According to Federal Office of Health in Switzerland, about 0.5% of the population are infected with the hepatitis B virus, while worldwide figures average around 3.5 %. Around 40 cases of acute hepatitis B are notified per year in Switzerland, with a downward trend. Men are much more affected by acute hepatitis B; they make up about 75% of cases. The age group 35-60 years makes up the majority of cases (roughly 55%).
- Hepatitis C is an infectious disease caused by the hepatitis C virus (HCV) that primarily affects the liver. The virus persists in the liver in about 75% to 85% of those initially infected. Over many years it often leads to liver disease and cirrhosis.
- Only about 20 to 30 percent of people with hepatitis C will develop signs and symptoms of the virus soon after being infected. Some people learn of it only after years when developing severe health issues.
- There’s currently no vaccine that can prevent hepatitis C.
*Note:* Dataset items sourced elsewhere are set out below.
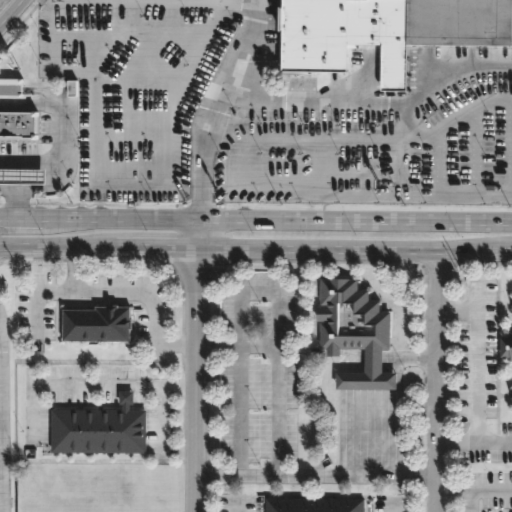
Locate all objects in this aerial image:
road: (12, 14)
building: (385, 31)
building: (386, 31)
building: (11, 86)
building: (11, 87)
road: (373, 100)
road: (215, 105)
building: (18, 123)
building: (18, 124)
road: (61, 137)
road: (30, 158)
gas station: (22, 174)
building: (22, 174)
building: (23, 176)
road: (17, 195)
road: (255, 219)
road: (40, 226)
road: (58, 247)
road: (161, 248)
road: (357, 249)
road: (258, 290)
road: (52, 291)
road: (153, 304)
building: (97, 322)
building: (97, 324)
building: (354, 330)
building: (355, 332)
building: (507, 346)
road: (240, 347)
building: (506, 347)
road: (417, 358)
road: (202, 365)
road: (476, 377)
road: (439, 381)
road: (88, 383)
road: (396, 416)
building: (100, 428)
building: (100, 429)
road: (162, 436)
road: (1, 442)
road: (495, 442)
road: (320, 475)
road: (479, 490)
building: (314, 505)
building: (314, 505)
road: (394, 506)
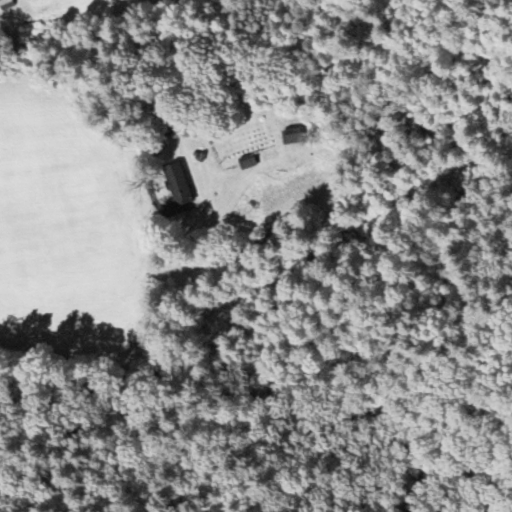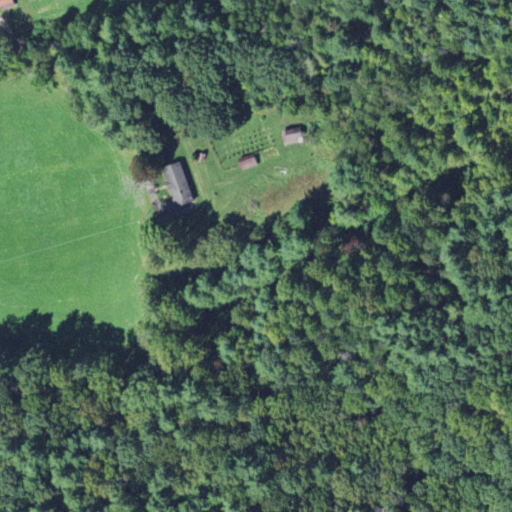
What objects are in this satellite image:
road: (18, 42)
building: (177, 185)
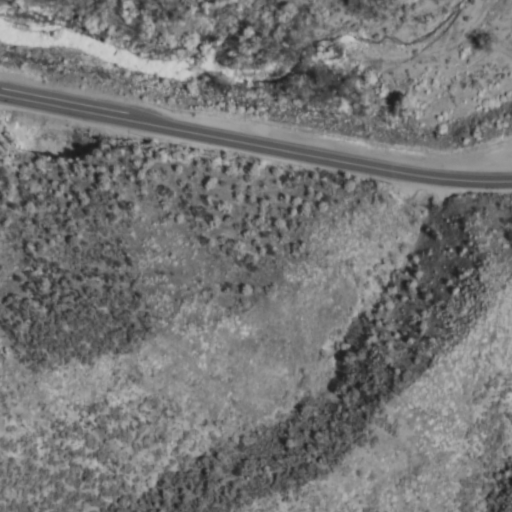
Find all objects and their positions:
road: (255, 144)
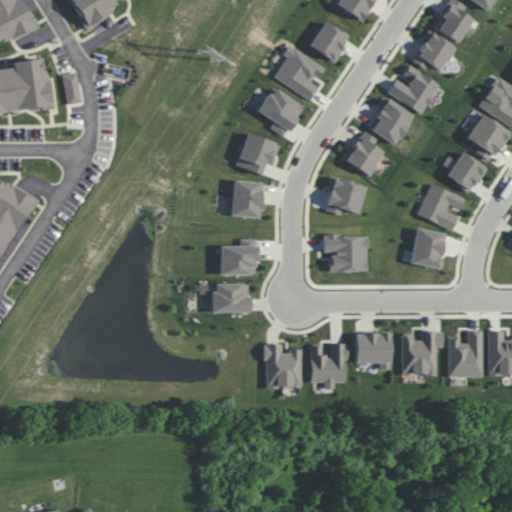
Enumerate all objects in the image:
building: (482, 3)
building: (355, 7)
building: (92, 8)
building: (12, 19)
building: (453, 21)
road: (95, 38)
building: (327, 41)
building: (432, 52)
power tower: (207, 56)
building: (298, 72)
building: (24, 86)
building: (71, 88)
building: (413, 89)
building: (498, 101)
building: (279, 111)
building: (389, 120)
building: (485, 136)
road: (318, 137)
road: (41, 147)
road: (85, 147)
building: (255, 153)
building: (363, 153)
building: (464, 171)
building: (343, 196)
building: (245, 198)
building: (438, 205)
building: (11, 210)
road: (483, 237)
building: (511, 242)
building: (426, 248)
building: (345, 252)
building: (237, 258)
building: (229, 297)
road: (403, 301)
building: (371, 348)
building: (419, 352)
building: (498, 353)
building: (464, 356)
building: (327, 365)
building: (280, 367)
building: (54, 510)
About 70 to 80 percent of people who become infected with acute hepatitis C do not show any symptoms at first. When symptoms appear it usually happens 4-12 weeks after infection. Symptoms are generally mild and vague, and may include fatigue, nausea and vomiting, fever, muscle or joint pains, abdominal pain, decreased appetite and weight loss. Jaundice, dark urine, and clay-coloured stools may also occur.
About 80% of those exposed to the virus develop a chronic infection over several years. Chronic hepatitis C can be associated with fatigue and mild cognitive symptoms and may lead to cirrhosis and liver cancer.
Long-term health risks
Without proper treatment 75 to 85 percent of people with hepatitis C develop a chronic infection, which can last a lifetime. Chronic hepatitis C can lead to hepatitis C–related complications, including chronic liver disease, cirrhosis, and liver cancer.
A variety of well-performing antiviral medications are available for the treatment of hepatitis C. Various combinations are available depending on the individual course of the disease.
More than 90% of people with chronic infection can be cured when treated with medications.
According to Federal Office of Health in Switzerland, about 0.5 % of the population are infected with the hepatitis C virus, while worldwide figures average around 1 %. The number of people reported with acute hepatitis C has remained stable in Switzerland since 2006; about 50 new cases are reported each year. The share of men is consistently high, amounting to around 70 %; young adults 20 to 39 years old are also affected to a significant degree (about 60 to 65 % of cases). The majority of newly diagnosed infections can be traced back to intravenous drug use, but there is a non-negligible number of transmissions through sexual intercourse.
Because of the lack of symptoms, only testing after risk contact will bring clarity.